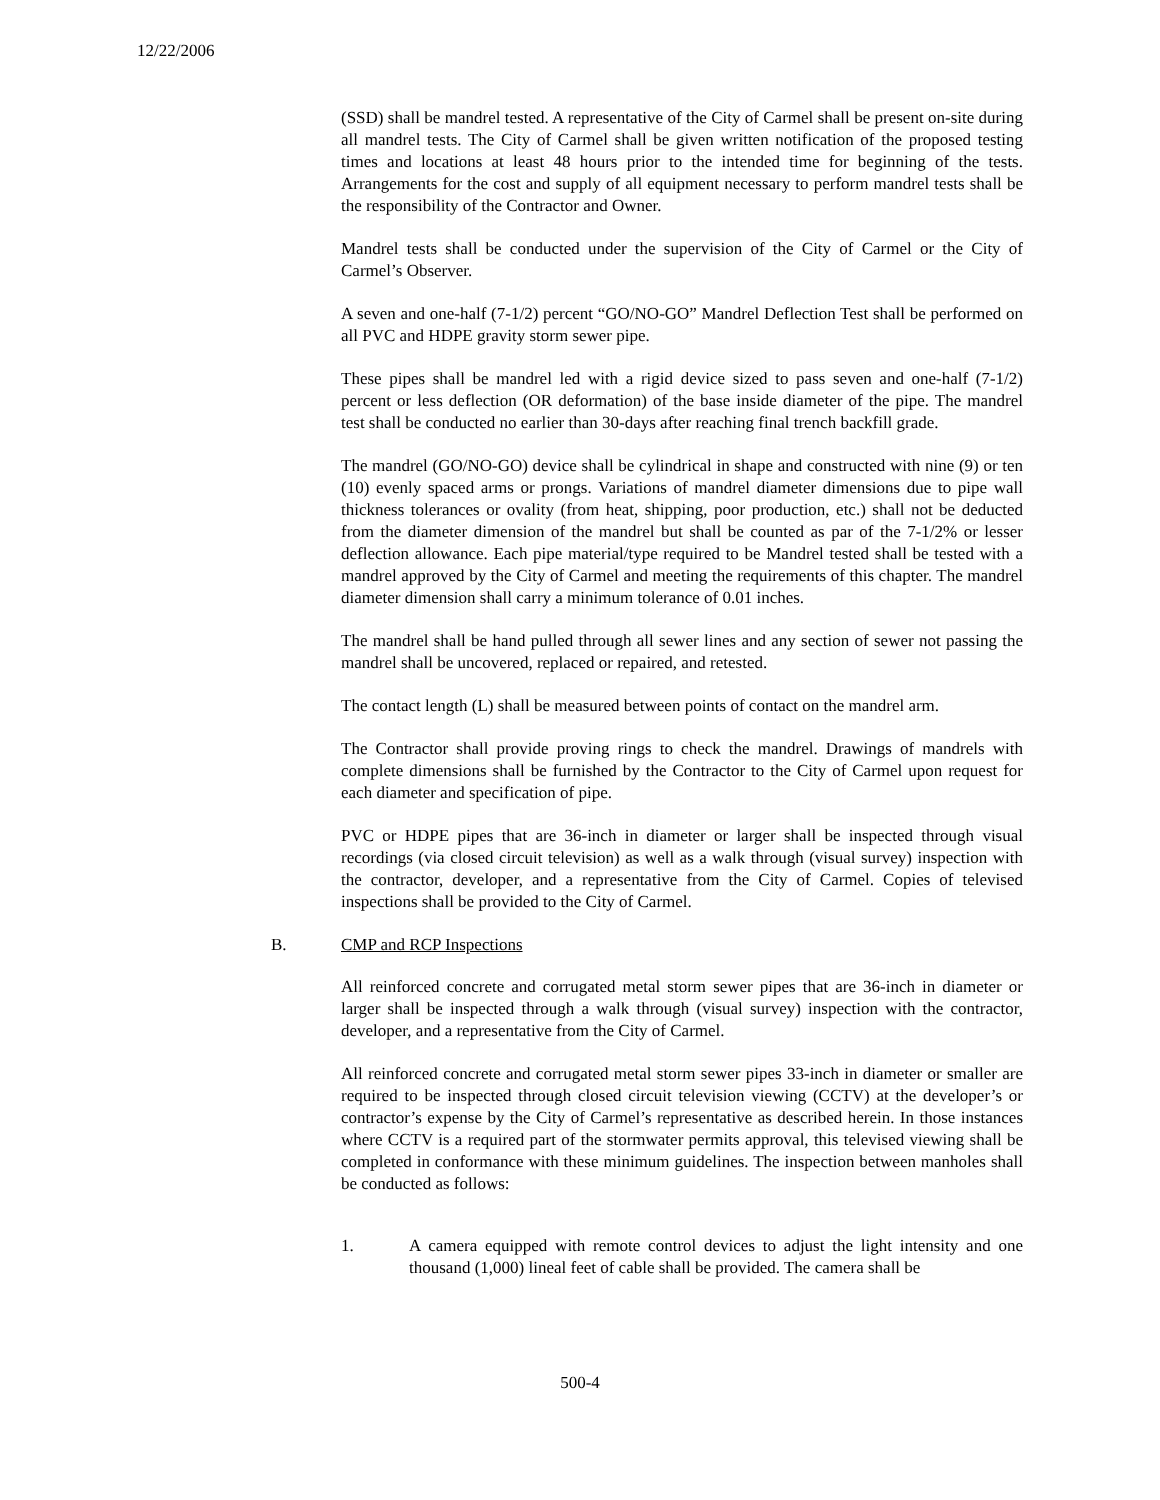12/22/2006
(SSD) shall be mandrel tested. A representative of the City of Carmel shall be present on-site during all mandrel tests. The City of Carmel shall be given written notification of the proposed testing times and locations at least 48 hours prior to the intended time for beginning of the tests. Arrangements for the cost and supply of all equipment necessary to perform mandrel tests shall be the responsibility of the Contractor and Owner.
Mandrel tests shall be conducted under the supervision of the City of Carmel or the City of Carmel’s Observer.
A seven and one-half (7-1/2) percent “GO/NO-GO” Mandrel Deflection Test shall be performed on all PVC and HDPE gravity storm sewer pipe.
These pipes shall be mandrel led with a rigid device sized to pass seven and one-half (7-1/2) percent or less deflection (OR deformation) of the base inside diameter of the pipe. The mandrel test shall be conducted no earlier than 30-days after reaching final trench backfill grade.
The mandrel (GO/NO-GO) device shall be cylindrical in shape and constructed with nine (9) or ten (10) evenly spaced arms or prongs. Variations of mandrel diameter dimensions due to pipe wall thickness tolerances or ovality (from heat, shipping, poor production, etc.) shall not be deducted from the diameter dimension of the mandrel but shall be counted as par of the 7-1/2% or lesser deflection allowance. Each pipe material/type required to be Mandrel tested shall be tested with a mandrel approved by the City of Carmel and meeting the requirements of this chapter. The mandrel diameter dimension shall carry a minimum tolerance of 0.01 inches.
The mandrel shall be hand pulled through all sewer lines and any section of sewer not passing the mandrel shall be uncovered, replaced or repaired, and retested.
The contact length (L) shall be measured between points of contact on the mandrel arm.
The Contractor shall provide proving rings to check the mandrel. Drawings of mandrels with complete dimensions shall be furnished by the Contractor to the City of Carmel upon request for each diameter and specification of pipe.
PVC or HDPE pipes that are 36-inch in diameter or larger shall be inspected through visual recordings (via closed circuit television) as well as a walk through (visual survey) inspection with the contractor, developer, and a representative from the City of Carmel. Copies of televised inspections shall be provided to the City of Carmel.
B. CMP and RCP Inspections
All reinforced concrete and corrugated metal storm sewer pipes that are 36-inch in diameter or larger shall be inspected through a walk through (visual survey) inspection with the contractor, developer, and a representative from the City of Carmel.
All reinforced concrete and corrugated metal storm sewer pipes 33-inch in diameter or smaller are required to be inspected through closed circuit television viewing (CCTV) at the developer’s or contractor’s expense by the City of Carmel’s representative as described herein. In those instances where CCTV is a required part of the stormwater permits approval, this televised viewing shall be completed in conformance with these minimum guidelines. The inspection between manholes shall be conducted as follows:
1. A camera equipped with remote control devices to adjust the light intensity and one thousand (1,000) lineal feet of cable shall be provided. The camera shall be
500-4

- - - - -

• [TO DO]: Using the data above, repeat exactly the lines that begin at the line with "A seven and" and end at the line with "These pipes shall", both ends included.

• [TASK RESULT]:
A seven and one-half (7-1/2) percent “GO/NO-GO” Mandrel Deflection Test shall be performed on all PVC and HDPE gravity storm sewer pipe.
These pipes shall be mandrel led with a rigid device sized to pass seven and one-half (7-1/2) percent or less deflection (OR deformation) of the base inside diameter of the pipe. The mandrel test shall be conducted no earlier than 30-days after reaching final trench backfill grade.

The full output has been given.